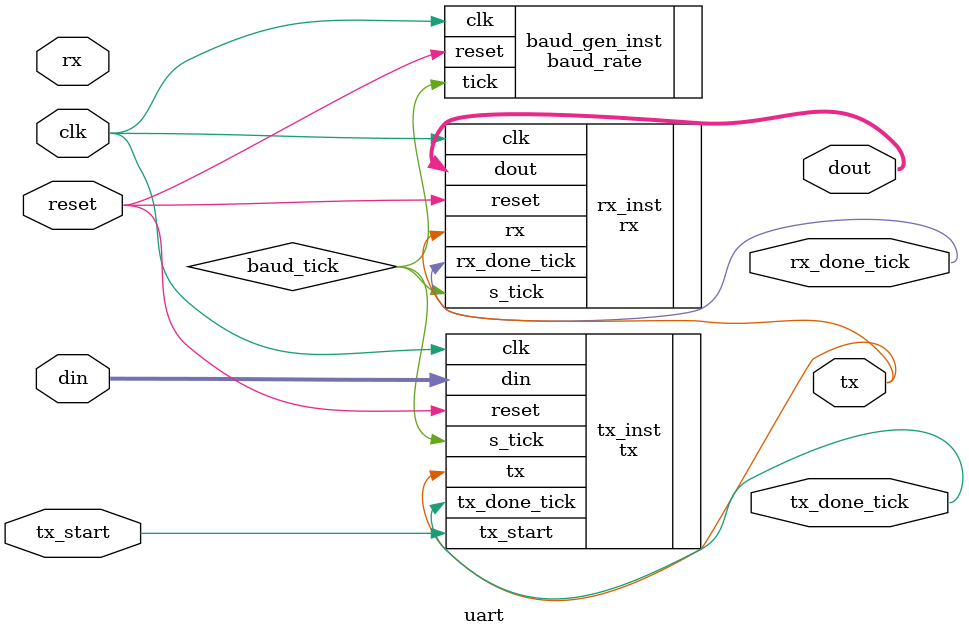
<source format=sv>
`timescale 1ns / 1ps


module uart
#(
    parameter DBIT = 8,         // # data bits
    parameter SB_TICK = 16,     // # ticks for stop bits
    parameter DVSR = 10,      // Divisor ì-Baud Rate (ìîùì òáåø 9600bps òí ùòåï 50MHz)
    parameter DVSR_BIT = 13     // îñôø äáéèéí òáåø ä-Divisor
  )
  (
    input  logic clk, reset,
    input  logic tx_start,        // ùãø äúçìä
    input  logic [7:0] din,       // ðúåðé ÷ìè ìùéãåø
    output logic tx_done_tick,     // ùãø ñéåí
    output logic tx,               // ùãø ðúåðéí
    input  logic rx,               // ÷ìéèú ðúåðéí
    output logic rx_done_tick,     // ÷ìéèú ñéåí
    output logic [7:0] dout        // ðúåðé ôìè îä÷ìéèä
  );

  // îåãåì Baud Rate
  logic baud_tick;
  baud_rate #(.dvsr(DVSR) )  baud_gen_inst (
    .clk(clk),
    .reset(reset),
    .tick(baud_tick)
  );

  // îåãåì TX (ùéãåø)
  logic [7:0] tx_data;
  tx #(.DBIT(DBIT), .SB_TICK(SB_TICK)) tx_inst (
    .clk(clk),
    .reset(reset),
    .tx_start(tx_start),
    .s_tick(baud_tick),
    .din(din),
    .tx_done_tick(tx_done_tick),
    .tx(tx)
  );

  // îåãåì RX (÷ìéèä)
  rx #(.DBIT(DBIT), .SB_TICK(SB_TICK)) rx_inst (
    .clk(clk),
    .reset(reset),
    .rx(tx),
    .s_tick(baud_tick),
    .rx_done_tick(rx_done_tick),
    .dout(dout)
  );

endmodule

</source>
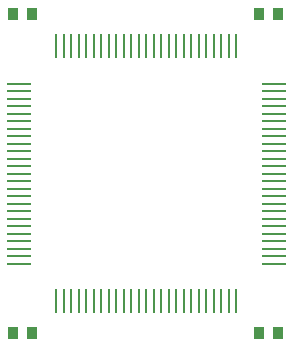
<source format=gtp>
%FSLAX44Y44*%
%MOMM*%
G71*
G01*
G75*
G04 Layer_Color=8421504*
%ADD10R,2.0000X0.2600*%
%ADD11R,0.2600X2.0000*%
%ADD12R,0.9400X1.0160*%
%ADD13R,0.9398X1.0160*%
%ADD14C,0.2000*%
%ADD15C,0.2032*%
%ADD16C,0.3000*%
%ADD17C,0.8000*%
%ADD18C,0.4000*%
%ADD19C,0.6000*%
%ADD20C,1.3160*%
G04:AMPARAMS|DCode=21|XSize=1.824mm|YSize=1.824mm|CornerRadius=0mm|HoleSize=0mm|Usage=FLASHONLY|Rotation=0.000|XOffset=0mm|YOffset=0mm|HoleType=Round|Shape=Relief|Width=0.254mm|Gap=0.254mm|Entries=4|*
%AMTHD21*
7,0,0,1.8240,1.3160,0.2540,45*
%
%ADD21THD21*%
%ADD22R,1.0160X0.9398*%
%ADD23R,1.0160X0.9400*%
%ADD24R,1.0000X3.0000*%
%ADD25R,0.3600X2.2000*%
%ADD26R,0.8890X0.9652*%
%ADD27C,1.0000*%
%ADD28C,0.4000*%
%ADD29C,0.1500*%
%ADD30C,0.1270*%
%ADD31C,0.2540*%
D10*
X236150Y225800D02*
D03*
Y219450D02*
D03*
Y213100D02*
D03*
Y206750D02*
D03*
Y200400D02*
D03*
Y194050D02*
D03*
Y187700D02*
D03*
Y181350D02*
D03*
Y175000D02*
D03*
Y168650D02*
D03*
Y73400D02*
D03*
Y79750D02*
D03*
Y86100D02*
D03*
Y92450D02*
D03*
Y98800D02*
D03*
X20250Y225800D02*
D03*
Y219450D02*
D03*
Y213100D02*
D03*
Y206750D02*
D03*
Y200400D02*
D03*
X236150Y105150D02*
D03*
Y111500D02*
D03*
Y117850D02*
D03*
Y124200D02*
D03*
Y130550D02*
D03*
Y143250D02*
D03*
Y149600D02*
D03*
Y155950D02*
D03*
Y162300D02*
D03*
X20250Y194050D02*
D03*
Y187700D02*
D03*
Y181350D02*
D03*
Y175000D02*
D03*
Y168650D02*
D03*
Y162300D02*
D03*
Y155950D02*
D03*
Y149600D02*
D03*
Y143250D02*
D03*
Y136900D02*
D03*
Y130550D02*
D03*
Y124200D02*
D03*
Y117850D02*
D03*
Y111500D02*
D03*
Y105150D02*
D03*
Y98800D02*
D03*
Y92450D02*
D03*
Y86100D02*
D03*
Y79750D02*
D03*
Y73400D02*
D03*
X236150Y136900D02*
D03*
D11*
X52000Y41650D02*
D03*
X58350D02*
D03*
X64700D02*
D03*
X71050D02*
D03*
X77400D02*
D03*
X83750D02*
D03*
X90100D02*
D03*
X96450D02*
D03*
X102800D02*
D03*
X109150D02*
D03*
X115500D02*
D03*
X121850D02*
D03*
X128200D02*
D03*
X134550D02*
D03*
X140900D02*
D03*
X147250D02*
D03*
X153600D02*
D03*
X159950D02*
D03*
X166300D02*
D03*
X172650D02*
D03*
X179000D02*
D03*
X185350D02*
D03*
X191700D02*
D03*
X198050D02*
D03*
X204400D02*
D03*
Y257550D02*
D03*
X198050D02*
D03*
X191700D02*
D03*
X185350D02*
D03*
X179000D02*
D03*
X172650D02*
D03*
X166300D02*
D03*
X159950D02*
D03*
X153600D02*
D03*
X147250D02*
D03*
X140900D02*
D03*
X134550D02*
D03*
X128200D02*
D03*
X121850D02*
D03*
X115500D02*
D03*
X109150D02*
D03*
X102800D02*
D03*
X96450D02*
D03*
X90100D02*
D03*
X83750D02*
D03*
X77400D02*
D03*
X71050D02*
D03*
X64700D02*
D03*
X58350D02*
D03*
X52000D02*
D03*
D12*
X223500Y285000D02*
D03*
X31500D02*
D03*
X223500Y15000D02*
D03*
X31500D02*
D03*
D13*
X240005Y285000D02*
D03*
X14995D02*
D03*
X240005Y15000D02*
D03*
X14995D02*
D03*
M02*

</source>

================

What you need to do
Return every entry above exactly. Pictures stay out.

Written answer
<source format=sv>
`timescale 1ns / 1ps


module uart
#(
    parameter DBIT = 8,         // # data bits
    parameter SB_TICK = 16,     // # ticks for stop bits
    parameter DVSR = 10,      // Divisor ì-Baud Rate (ìîùì òáåø 9600bps òí ùòåï 50MHz)
    parameter DVSR_BIT = 13     // îñôø äáéèéí òáåø ä-Divisor
  )
  (
    input  logic clk, reset,
    input  logic tx_start,        // ùãø äúçìä
    input  logic [7:0] din,       // ðúåðé ÷ìè ìùéãåø
    output logic tx_done_tick,     // ùãø ñéåí
    output logic tx,               // ùãø ðúåðéí
    input  logic rx,               // ÷ìéèú ðúåðéí
    output logic rx_done_tick,     // ÷ìéèú ñéåí
    output logic [7:0] dout        // ðúåðé ôìè îä÷ìéèä
  );

  // îåãåì Baud Rate
  logic baud_tick;
  baud_rate #(.dvsr(DVSR) )  baud_gen_inst (
    .clk(clk),
    .reset(reset),
    .tick(baud_tick)
  );

  // îåãåì TX (ùéãåø)
  logic [7:0] tx_data;
  tx #(.DBIT(DBIT), .SB_TICK(SB_TICK)) tx_inst (
    .clk(clk),
    .reset(reset),
    .tx_start(tx_start),
    .s_tick(baud_tick),
    .din(din),
    .tx_done_tick(tx_done_tick),
    .tx(tx)
  );

  // îåãåì RX (÷ìéèä)
  rx #(.DBIT(DBIT), .SB_TICK(SB_TICK)) rx_inst (
    .clk(clk),
    .reset(reset),
    .rx(tx),
    .s_tick(baud_tick),
    .rx_done_tick(rx_done_tick),
    .dout(dout)
  );

endmodule

</source>
<source format=gtp>
%FSLAX44Y44*%
%MOMM*%
G71*
G01*
G75*
G04 Layer_Color=8421504*
%ADD10R,2.0000X0.2600*%
%ADD11R,0.2600X2.0000*%
%ADD12R,0.9400X1.0160*%
%ADD13R,0.9398X1.0160*%
%ADD14C,0.2000*%
%ADD15C,0.2032*%
%ADD16C,0.3000*%
%ADD17C,0.8000*%
%ADD18C,0.4000*%
%ADD19C,0.6000*%
%ADD20C,1.3160*%
G04:AMPARAMS|DCode=21|XSize=1.824mm|YSize=1.824mm|CornerRadius=0mm|HoleSize=0mm|Usage=FLASHONLY|Rotation=0.000|XOffset=0mm|YOffset=0mm|HoleType=Round|Shape=Relief|Width=0.254mm|Gap=0.254mm|Entries=4|*
%AMTHD21*
7,0,0,1.8240,1.3160,0.2540,45*
%
%ADD21THD21*%
%ADD22R,1.0160X0.9398*%
%ADD23R,1.0160X0.9400*%
%ADD24R,1.0000X3.0000*%
%ADD25R,0.3600X2.2000*%
%ADD26R,0.8890X0.9652*%
%ADD27C,1.0000*%
%ADD28C,0.4000*%
%ADD29C,0.1500*%
%ADD30C,0.1270*%
%ADD31C,0.2540*%
D10*
X236150Y225800D02*
D03*
Y219450D02*
D03*
Y213100D02*
D03*
Y206750D02*
D03*
Y200400D02*
D03*
Y194050D02*
D03*
Y187700D02*
D03*
Y181350D02*
D03*
Y175000D02*
D03*
Y168650D02*
D03*
Y73400D02*
D03*
Y79750D02*
D03*
Y86100D02*
D03*
Y92450D02*
D03*
Y98800D02*
D03*
X20250Y225800D02*
D03*
Y219450D02*
D03*
Y213100D02*
D03*
Y206750D02*
D03*
Y200400D02*
D03*
X236150Y105150D02*
D03*
Y111500D02*
D03*
Y117850D02*
D03*
Y124200D02*
D03*
Y130550D02*
D03*
Y143250D02*
D03*
Y149600D02*
D03*
Y155950D02*
D03*
Y162300D02*
D03*
X20250Y194050D02*
D03*
Y187700D02*
D03*
Y181350D02*
D03*
Y175000D02*
D03*
Y168650D02*
D03*
Y162300D02*
D03*
Y155950D02*
D03*
Y149600D02*
D03*
Y143250D02*
D03*
Y136900D02*
D03*
Y130550D02*
D03*
Y124200D02*
D03*
Y117850D02*
D03*
Y111500D02*
D03*
Y105150D02*
D03*
Y98800D02*
D03*
Y92450D02*
D03*
Y86100D02*
D03*
Y79750D02*
D03*
Y73400D02*
D03*
X236150Y136900D02*
D03*
D11*
X52000Y41650D02*
D03*
X58350D02*
D03*
X64700D02*
D03*
X71050D02*
D03*
X77400D02*
D03*
X83750D02*
D03*
X90100D02*
D03*
X96450D02*
D03*
X102800D02*
D03*
X109150D02*
D03*
X115500D02*
D03*
X121850D02*
D03*
X128200D02*
D03*
X134550D02*
D03*
X140900D02*
D03*
X147250D02*
D03*
X153600D02*
D03*
X159950D02*
D03*
X166300D02*
D03*
X172650D02*
D03*
X179000D02*
D03*
X185350D02*
D03*
X191700D02*
D03*
X198050D02*
D03*
X204400D02*
D03*
Y257550D02*
D03*
X198050D02*
D03*
X191700D02*
D03*
X185350D02*
D03*
X179000D02*
D03*
X172650D02*
D03*
X166300D02*
D03*
X159950D02*
D03*
X153600D02*
D03*
X147250D02*
D03*
X140900D02*
D03*
X134550D02*
D03*
X128200D02*
D03*
X121850D02*
D03*
X115500D02*
D03*
X109150D02*
D03*
X102800D02*
D03*
X96450D02*
D03*
X90100D02*
D03*
X83750D02*
D03*
X77400D02*
D03*
X71050D02*
D03*
X64700D02*
D03*
X58350D02*
D03*
X52000D02*
D03*
D12*
X223500Y285000D02*
D03*
X31500D02*
D03*
X223500Y15000D02*
D03*
X31500D02*
D03*
D13*
X240005Y285000D02*
D03*
X14995D02*
D03*
X240005Y15000D02*
D03*
X14995D02*
D03*
M02*

</source>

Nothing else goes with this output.